- _Things to do_
- 1) In the essay on the Paris attacks, whom did French President Hollande declare to be behind the tragedy?
- 2) Reproduce verbatim the part of the essay on the Paris attacks that opens with the words containing "Still, it also" and closes with "it come from?".
- 3) State whether each statement agrees with the essay on the Paris attacks, answering yes or no and quoting the deciding words: (a) the essay was originally published at Automatic Earth; (b) the attacks occurred on a cold winter morning; (c) the author holds that economic issues come before respect for victims and families.

- _Excerpted passage_
Ilargi: 9/11, 3/11, 7/7, 11/13; New York, Madrid, London, Paris

By Raúl Ilargi Meijer, editor-in-chief of The Automatic Earth. Originally published at Automatic Earth

Osama Hajjaj Madeleine Pleure 2015

9/11, 3/11, 7/7, 11/13 = New York, Madrid, London, Paris

Better to wait a day before writing, after a night like that. What does one write after such a night anyway? And why write anything at all if you can be dead sure to always antagonize some one on some side of some spectrum, ideological or not, no matter what you write, unless you tag some safe official line, and even then, or especially then?

Better to soak in what the official media have to say, or so one might think. After all, they got all the resources and the reporters and the analysts and -access to- the politicians, and most of all the attention of the people.

Unfortunately, all that firepower -pun intended- is used only to tag official lines. To provide air space to ‘leaders’ who profess their utmost grief and sadness and anger and solidarity over barbarous criminal “acts of war” that they swear will be avenged with all the power they have. It’s so predictable it’s like all of their spin doctors have been sent on a Caribbean holiday at the same time, and together.

Still, it also doesn’t seem very appropriate to address the economic issues we usually talk about, at least not at first glance. Respect for victims and families must come first, that is a given. Then again, it does seem appropriate, out of that very same respect, to get to the bottom of what’s behind these attacks that will at final count leave perhaps 200 people dead on what started as a nice and balmy autumn evening in the city of lights. And the politicians’ truisms and platitudes don’t exactly help.

But how does one go about that truth finding? French President Hollande declared eerily early in the ‘game’ he was sure ISIS is behind the tragedy, and ISIS statements seem to confirm that conclusion. But what is ISIS? And where does it come from?

- _Extracted information_
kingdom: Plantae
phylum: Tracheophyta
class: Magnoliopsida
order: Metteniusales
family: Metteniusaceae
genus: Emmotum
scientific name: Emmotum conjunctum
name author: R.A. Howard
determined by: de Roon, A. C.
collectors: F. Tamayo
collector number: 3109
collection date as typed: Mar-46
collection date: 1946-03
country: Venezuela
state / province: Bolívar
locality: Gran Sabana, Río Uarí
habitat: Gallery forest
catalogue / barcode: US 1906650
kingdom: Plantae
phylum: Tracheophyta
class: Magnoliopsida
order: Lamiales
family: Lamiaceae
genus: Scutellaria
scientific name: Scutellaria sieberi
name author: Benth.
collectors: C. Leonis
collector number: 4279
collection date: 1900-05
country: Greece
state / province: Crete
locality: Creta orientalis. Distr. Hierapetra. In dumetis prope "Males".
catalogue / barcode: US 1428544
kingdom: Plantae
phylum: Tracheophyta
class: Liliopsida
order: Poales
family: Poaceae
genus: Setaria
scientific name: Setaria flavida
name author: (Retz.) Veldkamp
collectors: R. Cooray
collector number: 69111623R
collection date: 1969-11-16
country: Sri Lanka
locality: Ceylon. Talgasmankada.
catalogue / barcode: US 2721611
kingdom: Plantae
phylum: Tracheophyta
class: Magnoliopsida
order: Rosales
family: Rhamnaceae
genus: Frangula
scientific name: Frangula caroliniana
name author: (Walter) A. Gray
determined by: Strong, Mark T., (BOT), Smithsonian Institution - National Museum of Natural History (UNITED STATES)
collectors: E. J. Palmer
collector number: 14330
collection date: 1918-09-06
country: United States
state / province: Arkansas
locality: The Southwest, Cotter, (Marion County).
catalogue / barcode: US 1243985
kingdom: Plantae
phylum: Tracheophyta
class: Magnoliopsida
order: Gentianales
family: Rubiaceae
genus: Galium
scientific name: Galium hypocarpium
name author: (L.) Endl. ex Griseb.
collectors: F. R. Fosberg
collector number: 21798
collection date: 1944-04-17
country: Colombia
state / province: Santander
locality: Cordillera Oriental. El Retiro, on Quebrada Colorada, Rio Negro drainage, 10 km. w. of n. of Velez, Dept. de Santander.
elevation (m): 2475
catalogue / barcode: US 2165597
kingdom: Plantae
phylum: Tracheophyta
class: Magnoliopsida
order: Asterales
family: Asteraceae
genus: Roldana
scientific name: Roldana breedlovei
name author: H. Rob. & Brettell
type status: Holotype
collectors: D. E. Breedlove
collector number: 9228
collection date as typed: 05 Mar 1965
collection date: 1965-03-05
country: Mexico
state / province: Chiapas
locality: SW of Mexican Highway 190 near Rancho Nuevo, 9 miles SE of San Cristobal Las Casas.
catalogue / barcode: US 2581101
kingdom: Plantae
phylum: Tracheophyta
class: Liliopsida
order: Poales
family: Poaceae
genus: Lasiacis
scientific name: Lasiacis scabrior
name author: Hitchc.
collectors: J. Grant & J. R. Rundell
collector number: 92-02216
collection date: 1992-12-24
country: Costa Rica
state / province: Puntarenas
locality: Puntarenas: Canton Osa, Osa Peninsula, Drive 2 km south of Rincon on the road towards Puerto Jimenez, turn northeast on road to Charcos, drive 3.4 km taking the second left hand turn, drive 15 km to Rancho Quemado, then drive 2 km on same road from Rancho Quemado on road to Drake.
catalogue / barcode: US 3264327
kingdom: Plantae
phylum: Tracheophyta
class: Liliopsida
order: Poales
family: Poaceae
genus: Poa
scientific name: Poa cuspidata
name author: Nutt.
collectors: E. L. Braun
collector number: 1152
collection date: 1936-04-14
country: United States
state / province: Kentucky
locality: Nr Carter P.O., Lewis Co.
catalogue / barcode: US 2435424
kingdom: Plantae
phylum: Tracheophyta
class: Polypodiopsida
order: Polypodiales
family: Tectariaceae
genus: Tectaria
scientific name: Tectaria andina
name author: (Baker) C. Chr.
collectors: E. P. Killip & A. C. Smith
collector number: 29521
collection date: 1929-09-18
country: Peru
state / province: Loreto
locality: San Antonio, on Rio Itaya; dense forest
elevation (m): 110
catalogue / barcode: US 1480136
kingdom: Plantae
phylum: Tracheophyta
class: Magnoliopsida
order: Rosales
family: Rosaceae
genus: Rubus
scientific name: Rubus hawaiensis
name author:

- _Solutions below_
- 1) ISIS

- 2)
Still, it also doesn’t seem very appropriate to address the economic issues we usually talk about, at least not at first glance. Respect for victims and families must come first, that is a given. Then again, it does seem appropriate, out of that very same respect, to get to the bottom of what’s behind these attacks that will at final count leave perhaps 200 people dead on what started as a nice and balmy autumn evening in the city of lights. And the politicians’ truisms and platitudes don’t exactly help.

But how does one go about that truth finding? French President Hollande declared eerily early in the ‘game’ he was sure ISIS is behind the tragedy, and ISIS statements seem to confirm that conclusion. But what is ISIS? And where does it come from?

- 3)
(a) Yes: "Originally published at Automatic Earth"
(b) No: "on what started as a nice and balmy autumn evening in the city of lights"
(c) No: "Respect for victims and families must come first, that is a given."